Copy out everything from the start of the records down to the line containing "Отказ от ответсвенности", putting "YouTube" in place of "Youtube" and leaving the rest untouched.
-- -- --
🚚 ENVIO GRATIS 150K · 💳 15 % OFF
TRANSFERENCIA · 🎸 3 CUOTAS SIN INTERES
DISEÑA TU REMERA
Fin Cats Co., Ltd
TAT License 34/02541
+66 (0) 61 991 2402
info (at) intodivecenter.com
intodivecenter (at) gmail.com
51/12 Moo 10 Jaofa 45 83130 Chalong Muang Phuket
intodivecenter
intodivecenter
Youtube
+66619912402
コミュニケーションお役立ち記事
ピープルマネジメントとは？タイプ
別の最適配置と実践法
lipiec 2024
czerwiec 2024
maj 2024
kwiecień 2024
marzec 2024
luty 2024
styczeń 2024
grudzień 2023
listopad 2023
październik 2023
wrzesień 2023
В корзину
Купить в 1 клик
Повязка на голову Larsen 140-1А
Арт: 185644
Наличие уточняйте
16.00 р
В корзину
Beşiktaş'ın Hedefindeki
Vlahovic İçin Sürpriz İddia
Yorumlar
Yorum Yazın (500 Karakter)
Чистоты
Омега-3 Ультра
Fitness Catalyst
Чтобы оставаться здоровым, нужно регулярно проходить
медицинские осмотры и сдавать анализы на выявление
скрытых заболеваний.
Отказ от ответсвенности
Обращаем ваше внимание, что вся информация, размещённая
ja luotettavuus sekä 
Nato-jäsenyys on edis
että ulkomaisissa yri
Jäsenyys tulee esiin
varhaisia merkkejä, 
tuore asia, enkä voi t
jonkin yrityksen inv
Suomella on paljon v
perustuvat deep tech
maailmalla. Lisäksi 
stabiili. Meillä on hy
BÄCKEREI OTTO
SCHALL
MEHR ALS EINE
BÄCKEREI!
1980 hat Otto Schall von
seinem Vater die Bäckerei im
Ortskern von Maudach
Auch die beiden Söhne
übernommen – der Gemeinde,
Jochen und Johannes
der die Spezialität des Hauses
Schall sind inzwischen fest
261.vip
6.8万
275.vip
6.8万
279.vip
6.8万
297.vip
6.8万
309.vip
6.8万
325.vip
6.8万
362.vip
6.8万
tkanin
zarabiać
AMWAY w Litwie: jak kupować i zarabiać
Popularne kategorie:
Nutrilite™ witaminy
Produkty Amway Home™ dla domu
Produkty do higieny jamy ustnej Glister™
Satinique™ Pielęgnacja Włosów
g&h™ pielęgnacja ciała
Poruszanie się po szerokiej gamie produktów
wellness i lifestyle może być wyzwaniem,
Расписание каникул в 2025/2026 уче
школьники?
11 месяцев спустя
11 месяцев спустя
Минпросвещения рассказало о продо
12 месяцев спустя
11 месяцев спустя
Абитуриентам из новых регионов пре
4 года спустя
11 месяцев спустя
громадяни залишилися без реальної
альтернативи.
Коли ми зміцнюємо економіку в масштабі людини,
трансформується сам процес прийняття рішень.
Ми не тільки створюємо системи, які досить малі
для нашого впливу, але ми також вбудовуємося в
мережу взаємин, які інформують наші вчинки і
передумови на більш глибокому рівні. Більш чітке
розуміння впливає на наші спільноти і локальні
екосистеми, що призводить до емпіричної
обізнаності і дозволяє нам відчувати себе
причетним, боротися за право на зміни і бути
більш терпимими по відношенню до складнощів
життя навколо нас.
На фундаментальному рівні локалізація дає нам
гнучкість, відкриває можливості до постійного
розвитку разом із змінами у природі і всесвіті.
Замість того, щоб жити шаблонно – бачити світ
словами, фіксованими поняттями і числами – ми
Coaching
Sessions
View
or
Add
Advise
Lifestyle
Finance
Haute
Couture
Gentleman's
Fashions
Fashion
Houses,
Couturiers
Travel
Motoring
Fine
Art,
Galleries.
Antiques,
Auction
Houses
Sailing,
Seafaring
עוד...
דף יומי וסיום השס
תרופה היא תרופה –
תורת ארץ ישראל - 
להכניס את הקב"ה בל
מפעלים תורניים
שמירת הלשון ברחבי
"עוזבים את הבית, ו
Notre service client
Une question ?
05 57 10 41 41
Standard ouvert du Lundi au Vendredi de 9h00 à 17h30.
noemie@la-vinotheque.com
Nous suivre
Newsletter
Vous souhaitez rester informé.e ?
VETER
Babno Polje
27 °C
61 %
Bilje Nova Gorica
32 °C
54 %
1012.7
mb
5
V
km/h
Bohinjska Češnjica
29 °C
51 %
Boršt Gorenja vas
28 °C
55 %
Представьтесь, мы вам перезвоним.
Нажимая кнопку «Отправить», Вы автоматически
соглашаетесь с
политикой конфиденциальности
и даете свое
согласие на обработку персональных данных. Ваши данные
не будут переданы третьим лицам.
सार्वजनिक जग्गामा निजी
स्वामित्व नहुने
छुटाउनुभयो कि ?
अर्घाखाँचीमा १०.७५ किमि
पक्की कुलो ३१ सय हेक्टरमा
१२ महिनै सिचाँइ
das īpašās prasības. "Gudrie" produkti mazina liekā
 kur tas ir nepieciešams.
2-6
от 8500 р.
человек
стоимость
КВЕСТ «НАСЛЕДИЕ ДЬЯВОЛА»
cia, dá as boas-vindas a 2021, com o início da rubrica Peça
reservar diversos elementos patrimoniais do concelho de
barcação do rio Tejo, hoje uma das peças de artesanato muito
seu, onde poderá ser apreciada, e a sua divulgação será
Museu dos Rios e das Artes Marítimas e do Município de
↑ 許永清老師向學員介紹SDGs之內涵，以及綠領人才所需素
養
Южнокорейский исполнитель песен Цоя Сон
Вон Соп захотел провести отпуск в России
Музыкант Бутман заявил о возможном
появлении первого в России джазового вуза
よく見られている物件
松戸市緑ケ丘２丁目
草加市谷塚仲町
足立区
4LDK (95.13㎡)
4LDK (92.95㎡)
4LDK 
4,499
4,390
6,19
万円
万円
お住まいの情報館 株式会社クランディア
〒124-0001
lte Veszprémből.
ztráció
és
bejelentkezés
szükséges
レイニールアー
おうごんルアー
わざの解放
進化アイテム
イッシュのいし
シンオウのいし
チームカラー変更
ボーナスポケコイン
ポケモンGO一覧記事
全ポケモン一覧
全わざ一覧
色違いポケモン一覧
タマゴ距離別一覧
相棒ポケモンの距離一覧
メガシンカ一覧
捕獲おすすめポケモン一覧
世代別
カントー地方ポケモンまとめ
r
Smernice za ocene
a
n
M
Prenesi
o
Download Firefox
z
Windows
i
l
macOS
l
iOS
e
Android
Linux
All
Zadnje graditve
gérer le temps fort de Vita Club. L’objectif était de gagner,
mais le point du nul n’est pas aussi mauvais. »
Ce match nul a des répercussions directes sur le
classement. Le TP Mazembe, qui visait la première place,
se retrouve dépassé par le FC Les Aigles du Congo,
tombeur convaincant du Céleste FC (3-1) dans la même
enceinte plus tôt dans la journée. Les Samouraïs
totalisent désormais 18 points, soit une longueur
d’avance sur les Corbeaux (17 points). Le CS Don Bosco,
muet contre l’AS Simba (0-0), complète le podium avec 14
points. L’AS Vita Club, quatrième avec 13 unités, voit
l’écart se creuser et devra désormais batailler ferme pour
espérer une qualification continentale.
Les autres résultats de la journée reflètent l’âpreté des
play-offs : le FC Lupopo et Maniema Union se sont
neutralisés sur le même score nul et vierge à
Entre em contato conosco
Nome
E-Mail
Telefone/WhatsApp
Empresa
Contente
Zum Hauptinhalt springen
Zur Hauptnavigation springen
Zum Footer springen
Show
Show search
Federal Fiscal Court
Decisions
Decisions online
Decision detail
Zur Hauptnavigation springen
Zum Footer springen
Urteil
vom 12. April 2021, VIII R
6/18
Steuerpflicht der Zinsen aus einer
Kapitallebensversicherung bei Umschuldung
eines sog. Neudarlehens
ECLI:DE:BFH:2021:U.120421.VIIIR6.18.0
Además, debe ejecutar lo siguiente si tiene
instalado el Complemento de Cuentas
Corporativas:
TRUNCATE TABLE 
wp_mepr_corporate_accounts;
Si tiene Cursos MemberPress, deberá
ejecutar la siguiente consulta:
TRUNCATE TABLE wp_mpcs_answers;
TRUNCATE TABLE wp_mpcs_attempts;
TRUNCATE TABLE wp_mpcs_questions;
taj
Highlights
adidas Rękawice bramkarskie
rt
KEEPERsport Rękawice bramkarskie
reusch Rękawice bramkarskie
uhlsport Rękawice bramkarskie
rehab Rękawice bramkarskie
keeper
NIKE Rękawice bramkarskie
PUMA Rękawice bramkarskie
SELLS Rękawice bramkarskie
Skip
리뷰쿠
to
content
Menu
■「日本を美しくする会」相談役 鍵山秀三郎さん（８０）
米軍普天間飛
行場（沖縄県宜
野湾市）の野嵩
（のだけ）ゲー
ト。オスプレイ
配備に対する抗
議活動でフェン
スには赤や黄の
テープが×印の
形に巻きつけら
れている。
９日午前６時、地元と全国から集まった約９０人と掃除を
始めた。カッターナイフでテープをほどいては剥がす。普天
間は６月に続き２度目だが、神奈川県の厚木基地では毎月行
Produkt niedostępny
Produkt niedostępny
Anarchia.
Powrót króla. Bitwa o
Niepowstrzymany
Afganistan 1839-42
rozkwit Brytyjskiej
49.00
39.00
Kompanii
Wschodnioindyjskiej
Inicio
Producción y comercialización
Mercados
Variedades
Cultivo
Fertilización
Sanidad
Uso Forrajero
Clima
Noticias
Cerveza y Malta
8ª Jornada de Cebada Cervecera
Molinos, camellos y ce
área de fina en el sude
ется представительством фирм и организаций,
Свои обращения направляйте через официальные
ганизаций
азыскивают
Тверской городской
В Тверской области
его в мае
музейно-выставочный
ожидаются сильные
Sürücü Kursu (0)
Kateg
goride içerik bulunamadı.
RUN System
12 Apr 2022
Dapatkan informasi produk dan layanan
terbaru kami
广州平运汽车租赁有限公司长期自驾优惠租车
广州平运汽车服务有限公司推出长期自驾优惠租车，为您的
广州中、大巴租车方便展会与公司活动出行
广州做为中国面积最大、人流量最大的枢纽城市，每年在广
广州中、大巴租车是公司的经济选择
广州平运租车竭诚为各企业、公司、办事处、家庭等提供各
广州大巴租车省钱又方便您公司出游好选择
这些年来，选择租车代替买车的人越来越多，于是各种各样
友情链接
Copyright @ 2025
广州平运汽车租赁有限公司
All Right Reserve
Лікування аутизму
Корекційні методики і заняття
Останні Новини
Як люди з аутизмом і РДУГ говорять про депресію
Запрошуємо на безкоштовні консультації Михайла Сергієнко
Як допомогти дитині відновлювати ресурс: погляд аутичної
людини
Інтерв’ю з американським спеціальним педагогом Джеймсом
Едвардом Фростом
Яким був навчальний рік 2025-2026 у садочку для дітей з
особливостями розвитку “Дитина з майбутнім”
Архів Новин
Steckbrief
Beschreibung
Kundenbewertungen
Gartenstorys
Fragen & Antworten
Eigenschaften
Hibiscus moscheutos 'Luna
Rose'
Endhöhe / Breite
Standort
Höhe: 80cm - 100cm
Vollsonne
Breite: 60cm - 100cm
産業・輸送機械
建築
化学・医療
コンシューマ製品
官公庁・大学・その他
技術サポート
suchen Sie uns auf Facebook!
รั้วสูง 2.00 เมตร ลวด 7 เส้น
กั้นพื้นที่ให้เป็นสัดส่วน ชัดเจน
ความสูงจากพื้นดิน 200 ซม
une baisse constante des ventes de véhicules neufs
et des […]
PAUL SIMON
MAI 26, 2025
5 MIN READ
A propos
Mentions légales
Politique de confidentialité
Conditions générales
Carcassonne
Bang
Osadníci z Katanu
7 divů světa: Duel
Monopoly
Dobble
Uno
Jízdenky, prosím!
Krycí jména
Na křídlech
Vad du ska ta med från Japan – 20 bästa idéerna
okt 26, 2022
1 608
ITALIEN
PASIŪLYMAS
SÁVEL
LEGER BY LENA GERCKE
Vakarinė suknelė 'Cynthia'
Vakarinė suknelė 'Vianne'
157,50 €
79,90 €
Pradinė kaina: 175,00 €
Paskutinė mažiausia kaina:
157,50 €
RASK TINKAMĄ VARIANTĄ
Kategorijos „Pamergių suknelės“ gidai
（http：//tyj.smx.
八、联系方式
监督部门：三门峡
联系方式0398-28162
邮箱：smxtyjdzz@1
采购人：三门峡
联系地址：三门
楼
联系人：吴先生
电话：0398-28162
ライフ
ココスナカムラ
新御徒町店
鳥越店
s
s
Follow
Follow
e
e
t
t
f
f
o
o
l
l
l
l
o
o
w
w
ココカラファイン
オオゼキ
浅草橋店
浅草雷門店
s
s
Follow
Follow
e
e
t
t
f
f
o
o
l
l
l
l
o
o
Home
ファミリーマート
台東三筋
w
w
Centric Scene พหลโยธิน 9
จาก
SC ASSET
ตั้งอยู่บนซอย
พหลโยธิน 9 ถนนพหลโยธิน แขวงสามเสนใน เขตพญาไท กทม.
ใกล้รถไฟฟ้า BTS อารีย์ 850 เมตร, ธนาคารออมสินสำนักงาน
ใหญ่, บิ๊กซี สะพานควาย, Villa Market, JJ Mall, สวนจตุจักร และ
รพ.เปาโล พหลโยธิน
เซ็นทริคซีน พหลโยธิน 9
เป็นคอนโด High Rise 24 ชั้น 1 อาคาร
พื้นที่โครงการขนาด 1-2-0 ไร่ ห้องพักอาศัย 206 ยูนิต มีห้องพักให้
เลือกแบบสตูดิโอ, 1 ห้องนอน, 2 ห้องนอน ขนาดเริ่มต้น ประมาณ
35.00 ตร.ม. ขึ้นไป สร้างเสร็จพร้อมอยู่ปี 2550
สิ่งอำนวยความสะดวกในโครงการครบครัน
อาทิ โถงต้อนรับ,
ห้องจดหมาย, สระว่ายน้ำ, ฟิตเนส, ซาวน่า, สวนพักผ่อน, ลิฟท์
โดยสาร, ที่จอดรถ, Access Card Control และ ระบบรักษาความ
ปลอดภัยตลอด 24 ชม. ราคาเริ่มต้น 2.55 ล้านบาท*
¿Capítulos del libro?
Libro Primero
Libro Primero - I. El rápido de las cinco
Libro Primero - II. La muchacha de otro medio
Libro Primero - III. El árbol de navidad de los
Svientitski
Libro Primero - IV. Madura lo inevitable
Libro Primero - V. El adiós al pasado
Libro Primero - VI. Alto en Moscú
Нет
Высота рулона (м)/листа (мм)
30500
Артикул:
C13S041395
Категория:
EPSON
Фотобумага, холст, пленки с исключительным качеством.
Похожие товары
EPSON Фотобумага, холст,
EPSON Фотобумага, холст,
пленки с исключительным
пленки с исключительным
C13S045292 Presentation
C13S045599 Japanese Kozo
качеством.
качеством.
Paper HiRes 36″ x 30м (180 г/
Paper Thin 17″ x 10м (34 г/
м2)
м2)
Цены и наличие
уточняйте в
-- -- --
- [Result]
🚚 ENVIO GRATIS 150K · 💳 15 % OFF
TRANSFERENCIA · 🎸 3 CUOTAS SIN INTERES
DISEÑA TU REMERA
Fin Cats Co., Ltd
TAT License 34/02541
+66 (0) 61 991 2402
info (at) intodivecenter.com
intodivecenter (at) gmail.com
51/12 Moo 10 Jaofa 45 83130 Chalong Muang Phuket
intodivecenter
intodivecenter
YouTube
+66619912402
コミュニケーションお役立ち記事
ピープルマネジメントとは？タイプ
別の最適配置と実践法
lipiec 2024
czerwiec 2024
maj 2024
kwiecień 2024
marzec 2024
luty 2024
styczeń 2024
grudzień 2023
listopad 2023
październik 2023
wrzesień 2023
В корзину
Купить в 1 клик
Повязка на голову Larsen 140-1А
Арт: 185644
Наличие уточняйте
16.00 р
В корзину
Beşiktaş'ın Hedefindeki
Vlahovic İçin Sürpriz İddia
Yorumlar
Yorum Yazın (500 Karakter)
Чистоты
Омега-3 Ультра
Fitness Catalyst
Чтобы оставаться здоровым, нужно регулярно проходить
медицинские осмотры и сдавать анализы на выявление
скрытых заболеваний.
Отказ от ответсвенности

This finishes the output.